**YOUR INSTRUCTIONS:** Return the material unaltered, line by line.
+++++
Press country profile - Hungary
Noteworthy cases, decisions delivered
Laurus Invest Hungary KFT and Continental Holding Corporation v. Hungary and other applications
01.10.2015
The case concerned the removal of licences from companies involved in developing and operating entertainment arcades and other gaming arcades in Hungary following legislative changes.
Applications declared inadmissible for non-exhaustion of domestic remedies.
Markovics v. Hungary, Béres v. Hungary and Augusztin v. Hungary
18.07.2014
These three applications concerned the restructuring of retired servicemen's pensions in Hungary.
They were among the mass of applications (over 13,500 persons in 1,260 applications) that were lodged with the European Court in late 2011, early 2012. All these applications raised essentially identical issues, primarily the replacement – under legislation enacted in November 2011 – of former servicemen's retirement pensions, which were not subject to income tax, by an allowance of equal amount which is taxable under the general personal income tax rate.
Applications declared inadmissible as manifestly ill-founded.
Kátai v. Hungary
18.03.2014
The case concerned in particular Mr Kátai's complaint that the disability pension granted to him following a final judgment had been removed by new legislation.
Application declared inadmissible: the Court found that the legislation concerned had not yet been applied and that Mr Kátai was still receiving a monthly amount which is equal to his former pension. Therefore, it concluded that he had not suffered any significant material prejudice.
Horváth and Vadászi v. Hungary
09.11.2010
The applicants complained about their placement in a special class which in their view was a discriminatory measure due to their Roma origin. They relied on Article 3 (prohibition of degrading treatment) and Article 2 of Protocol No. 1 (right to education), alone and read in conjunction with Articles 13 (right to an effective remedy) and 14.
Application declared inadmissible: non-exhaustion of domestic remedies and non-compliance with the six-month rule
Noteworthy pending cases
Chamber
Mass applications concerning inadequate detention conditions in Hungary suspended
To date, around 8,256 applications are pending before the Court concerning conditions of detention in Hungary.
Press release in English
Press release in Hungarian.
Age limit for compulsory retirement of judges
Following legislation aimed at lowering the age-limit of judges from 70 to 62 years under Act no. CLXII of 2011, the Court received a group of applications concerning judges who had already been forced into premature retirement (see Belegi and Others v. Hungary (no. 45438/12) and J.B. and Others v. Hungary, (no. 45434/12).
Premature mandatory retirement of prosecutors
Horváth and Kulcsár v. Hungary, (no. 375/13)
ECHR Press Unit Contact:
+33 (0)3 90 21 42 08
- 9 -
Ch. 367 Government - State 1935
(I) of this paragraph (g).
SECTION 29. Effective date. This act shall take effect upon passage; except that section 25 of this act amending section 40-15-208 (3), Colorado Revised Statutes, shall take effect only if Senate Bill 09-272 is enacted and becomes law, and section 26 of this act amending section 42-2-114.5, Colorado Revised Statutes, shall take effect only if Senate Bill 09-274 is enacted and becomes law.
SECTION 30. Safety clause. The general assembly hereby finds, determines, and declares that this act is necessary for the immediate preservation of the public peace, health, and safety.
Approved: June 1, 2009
+++++
**EXERCISE RESPONSE:**
Press country profile - Hungary
Noteworthy cases, decisions delivered
Laurus Invest Hungary KFT and Continental Holding Corporation v. Hungary and other applications
01.10.2015
The case concerned the removal of licences from companies involved in developing and operating entertainment arcades and other gaming arcades in Hungary following legislative changes.
Applications declared inadmissible for non-exhaustion of domestic remedies.
Markovics v. Hungary, Béres v. Hungary and Augusztin v. Hungary
18.07.2014
These three applications concerned the restructuring of retired servicemen's pensions in Hungary.
They were among the mass of applications (over 13,500 persons in 1,260 applications) that were lodged with the European Court in late 2011, early 2012. All these applications raised essentially identical issues, primarily the replacement – under legislation enacted in November 2011 – of former servicemen's retirement pensions, which were not subject to income tax, by an allowance of equal amount which is taxable under the general personal income tax rate.
Applications declared inadmissible as manifestly ill-founded.
Kátai v. Hungary
18.03.2014
The case concerned in particular Mr Kátai's complaint that the disability pension granted to him following a final judgment had been removed by new legislation.
Application declared inadmissible: the Court found that the legislation concerned had not yet been applied and that Mr Kátai was still receiving a monthly amount which is equal to his former pension. Therefore, it concluded that he had not suffered any significant material prejudice.
Horváth and Vadászi v. Hungary
09.11.2010
The applicants complained about their placement in a special class which in their view was a discriminatory measure due to their Roma origin. They relied on Article 3 (prohibition of degrading treatment) and Article 2 of Protocol No. 1 (right to education), alone and read in conjunction with Articles 13 (right to an effective remedy) and 14.
Application declared inadmissible: non-exhaustion of domestic remedies and non-compliance with the six-month rule
Noteworthy pending cases
Chamber
Mass applications concerning inadequate detention conditions in Hungary suspended
To date, around 8,256 applications are pending before the Court concerning conditions of detention in Hungary.
Press release in English
Press release in Hungarian.
Age limit for compulsory retirement of judges
Following legislation aimed at lowering the age-limit of judges from 70 to 62 years under Act no. CLXII of 2011, the Court received a group of applications concerning judges who had already been forced into premature retirement (see Belegi and Others v. Hungary (no. 45438/12) and J.B. and Others v. Hungary, (no. 45434/12).
Premature mandatory retirement of prosecutors
Horváth and Kulcsár v. Hungary, (no. 375/13)
ECHR Press Unit Contact:
+33 (0)3 90 21 42 08
- 9 -
Ch. 367 Government - State 1935
(I) of this paragraph (g).
SECTION 29. Effective date. This act shall take effect upon passage; except that section 25 of this act amending section 40-15-208 (3), Colorado Revised Statutes, shall take effect only if Senate Bill 09-272 is enacted and becomes law, and section 26 of this act amending section 42-2-114.5, Colorado Revised Statutes, shall take effect only if Senate Bill 09-274 is enacted and becomes law.
SECTION 30. Safety clause. The general assembly hereby finds, determines, and declares that this act is necessary for the immediate preservation of the public peace, health, and safety.
Approved: June 1, 2009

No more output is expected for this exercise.